## Text block
= Prince Edward Island Reproductive Rights Organization =

The Prince Edward Island Reproductive Rights Organization (PRRO) is a special interest group advocating to have abortions performed in Prince Edward Island (PEI). To date, PEI is the only Canadian province that does not perform surgical abortions on its own soil. Abortions are provided by the PEI health care system at a nearby Halifax medical center. PRRO was founded by students of a local college.

PRRO became active in November 2011, when they held a public education rally outside of the provincial legislature. PRRO held a second rally on October 20, 2012, and were joined by other pro-choice groups across the country who were demanding abortion access on Prince Edward Island as their primary objective.

## What this task involves
Please carry on the text about the Prince Edward Island Reproductive Rights Organization, starting right after its final sentence.

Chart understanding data

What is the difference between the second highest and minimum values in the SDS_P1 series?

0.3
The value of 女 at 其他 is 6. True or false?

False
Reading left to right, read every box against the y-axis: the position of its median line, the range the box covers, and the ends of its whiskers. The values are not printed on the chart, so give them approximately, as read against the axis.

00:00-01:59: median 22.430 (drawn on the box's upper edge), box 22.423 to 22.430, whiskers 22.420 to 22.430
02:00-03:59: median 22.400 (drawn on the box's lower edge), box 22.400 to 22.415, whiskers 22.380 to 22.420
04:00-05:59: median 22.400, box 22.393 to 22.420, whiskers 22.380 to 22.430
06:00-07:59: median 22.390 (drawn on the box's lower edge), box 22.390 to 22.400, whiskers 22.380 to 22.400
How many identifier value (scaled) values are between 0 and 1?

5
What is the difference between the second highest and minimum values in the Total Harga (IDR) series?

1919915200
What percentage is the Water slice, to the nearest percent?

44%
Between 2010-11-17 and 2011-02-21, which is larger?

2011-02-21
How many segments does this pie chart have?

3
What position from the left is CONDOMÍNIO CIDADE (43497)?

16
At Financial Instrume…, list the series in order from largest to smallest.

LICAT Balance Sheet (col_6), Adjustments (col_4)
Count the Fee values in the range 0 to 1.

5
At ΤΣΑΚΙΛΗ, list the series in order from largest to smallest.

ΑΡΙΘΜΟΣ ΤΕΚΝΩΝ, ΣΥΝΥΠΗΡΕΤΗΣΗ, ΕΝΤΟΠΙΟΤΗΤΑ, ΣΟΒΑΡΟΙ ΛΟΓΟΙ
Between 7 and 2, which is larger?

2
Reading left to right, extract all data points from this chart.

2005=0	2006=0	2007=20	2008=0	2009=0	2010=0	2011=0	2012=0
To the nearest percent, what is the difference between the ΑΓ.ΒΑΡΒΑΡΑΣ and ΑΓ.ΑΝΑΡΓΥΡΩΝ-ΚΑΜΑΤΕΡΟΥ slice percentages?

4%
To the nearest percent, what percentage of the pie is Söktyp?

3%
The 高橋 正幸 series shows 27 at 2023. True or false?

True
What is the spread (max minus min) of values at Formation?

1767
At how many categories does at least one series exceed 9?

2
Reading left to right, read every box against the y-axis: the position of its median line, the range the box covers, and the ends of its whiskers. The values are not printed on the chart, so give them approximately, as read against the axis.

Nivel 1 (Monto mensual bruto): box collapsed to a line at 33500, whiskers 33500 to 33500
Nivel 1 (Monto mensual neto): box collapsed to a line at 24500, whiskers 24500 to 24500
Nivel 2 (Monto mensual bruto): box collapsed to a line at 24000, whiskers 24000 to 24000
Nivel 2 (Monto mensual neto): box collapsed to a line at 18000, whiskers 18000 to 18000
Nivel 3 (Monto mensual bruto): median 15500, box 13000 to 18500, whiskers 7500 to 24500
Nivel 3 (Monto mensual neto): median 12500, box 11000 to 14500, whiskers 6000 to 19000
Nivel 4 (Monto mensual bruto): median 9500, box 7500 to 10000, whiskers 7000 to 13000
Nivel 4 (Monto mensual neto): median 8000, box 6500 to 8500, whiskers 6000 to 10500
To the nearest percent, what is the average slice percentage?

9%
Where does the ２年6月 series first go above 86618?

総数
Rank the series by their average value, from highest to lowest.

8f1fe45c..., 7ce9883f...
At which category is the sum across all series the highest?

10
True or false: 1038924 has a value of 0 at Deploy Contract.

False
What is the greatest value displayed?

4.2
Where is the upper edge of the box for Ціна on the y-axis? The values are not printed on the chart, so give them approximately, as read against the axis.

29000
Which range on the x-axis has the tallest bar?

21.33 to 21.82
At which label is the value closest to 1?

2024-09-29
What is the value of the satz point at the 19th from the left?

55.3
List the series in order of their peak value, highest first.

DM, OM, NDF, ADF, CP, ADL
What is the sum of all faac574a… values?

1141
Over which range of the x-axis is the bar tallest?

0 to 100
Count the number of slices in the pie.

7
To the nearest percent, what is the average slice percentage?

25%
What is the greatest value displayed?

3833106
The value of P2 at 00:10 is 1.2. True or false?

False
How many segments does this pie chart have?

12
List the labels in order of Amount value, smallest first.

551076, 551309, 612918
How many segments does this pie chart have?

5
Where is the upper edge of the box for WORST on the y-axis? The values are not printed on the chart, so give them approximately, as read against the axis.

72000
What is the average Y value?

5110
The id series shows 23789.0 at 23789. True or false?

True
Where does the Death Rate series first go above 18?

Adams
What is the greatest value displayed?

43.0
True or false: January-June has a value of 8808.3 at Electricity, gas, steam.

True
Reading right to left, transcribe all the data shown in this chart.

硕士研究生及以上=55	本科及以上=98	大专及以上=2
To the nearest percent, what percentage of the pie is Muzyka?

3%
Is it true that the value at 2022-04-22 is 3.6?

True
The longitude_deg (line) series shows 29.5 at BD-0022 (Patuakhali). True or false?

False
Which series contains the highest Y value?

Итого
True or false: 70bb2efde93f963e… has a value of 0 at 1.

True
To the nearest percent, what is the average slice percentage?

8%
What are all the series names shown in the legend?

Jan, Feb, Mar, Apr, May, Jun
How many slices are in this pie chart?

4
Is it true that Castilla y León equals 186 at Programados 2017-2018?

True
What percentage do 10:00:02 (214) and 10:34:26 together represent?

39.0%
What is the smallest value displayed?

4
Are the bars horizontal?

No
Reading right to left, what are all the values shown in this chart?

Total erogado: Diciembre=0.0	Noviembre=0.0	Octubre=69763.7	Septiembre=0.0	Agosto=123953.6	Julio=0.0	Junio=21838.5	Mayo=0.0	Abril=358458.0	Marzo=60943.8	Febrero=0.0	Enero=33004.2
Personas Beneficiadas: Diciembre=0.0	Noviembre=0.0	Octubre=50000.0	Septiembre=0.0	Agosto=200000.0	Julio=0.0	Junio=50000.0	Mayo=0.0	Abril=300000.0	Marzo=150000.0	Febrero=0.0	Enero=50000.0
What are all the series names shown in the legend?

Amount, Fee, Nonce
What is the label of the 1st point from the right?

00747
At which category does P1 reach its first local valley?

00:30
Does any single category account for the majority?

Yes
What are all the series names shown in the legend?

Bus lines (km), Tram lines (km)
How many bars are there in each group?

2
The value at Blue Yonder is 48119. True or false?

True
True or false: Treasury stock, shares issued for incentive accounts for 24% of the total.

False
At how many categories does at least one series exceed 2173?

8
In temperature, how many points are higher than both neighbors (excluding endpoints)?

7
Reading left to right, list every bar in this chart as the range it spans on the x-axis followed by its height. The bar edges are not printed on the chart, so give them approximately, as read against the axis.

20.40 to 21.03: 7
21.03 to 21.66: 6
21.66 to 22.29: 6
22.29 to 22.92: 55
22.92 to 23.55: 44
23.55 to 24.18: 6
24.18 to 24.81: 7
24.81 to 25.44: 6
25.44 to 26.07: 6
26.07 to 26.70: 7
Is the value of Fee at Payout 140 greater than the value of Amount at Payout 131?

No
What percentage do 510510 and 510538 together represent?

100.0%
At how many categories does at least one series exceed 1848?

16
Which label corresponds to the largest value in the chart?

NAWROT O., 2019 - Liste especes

## Task result
==Background==
After abortion was decriminalized in Canada in 1988, almost all of the provinces began funding abortion per the Health Act. As of 2012 the only provinces to restrict payment for abortions are PEI and New Brunswick, which pay only for hospital abortions, not those performed in private clinics. In 2024 the newly-elected Holt government of New Brunswick repealed this ban to permit funding abortions outside hospitals, leaving PEI with the only such ban still in place.

==Mandate==
PRRO's principal objective is to bring abortions to PEI soil. The group has not objected to the other health services provided by PEI's health care system in neighboring provinces. To date, the group has not spoken out about cancer treatment or children's health services, which are also carried out in neighboring provinces.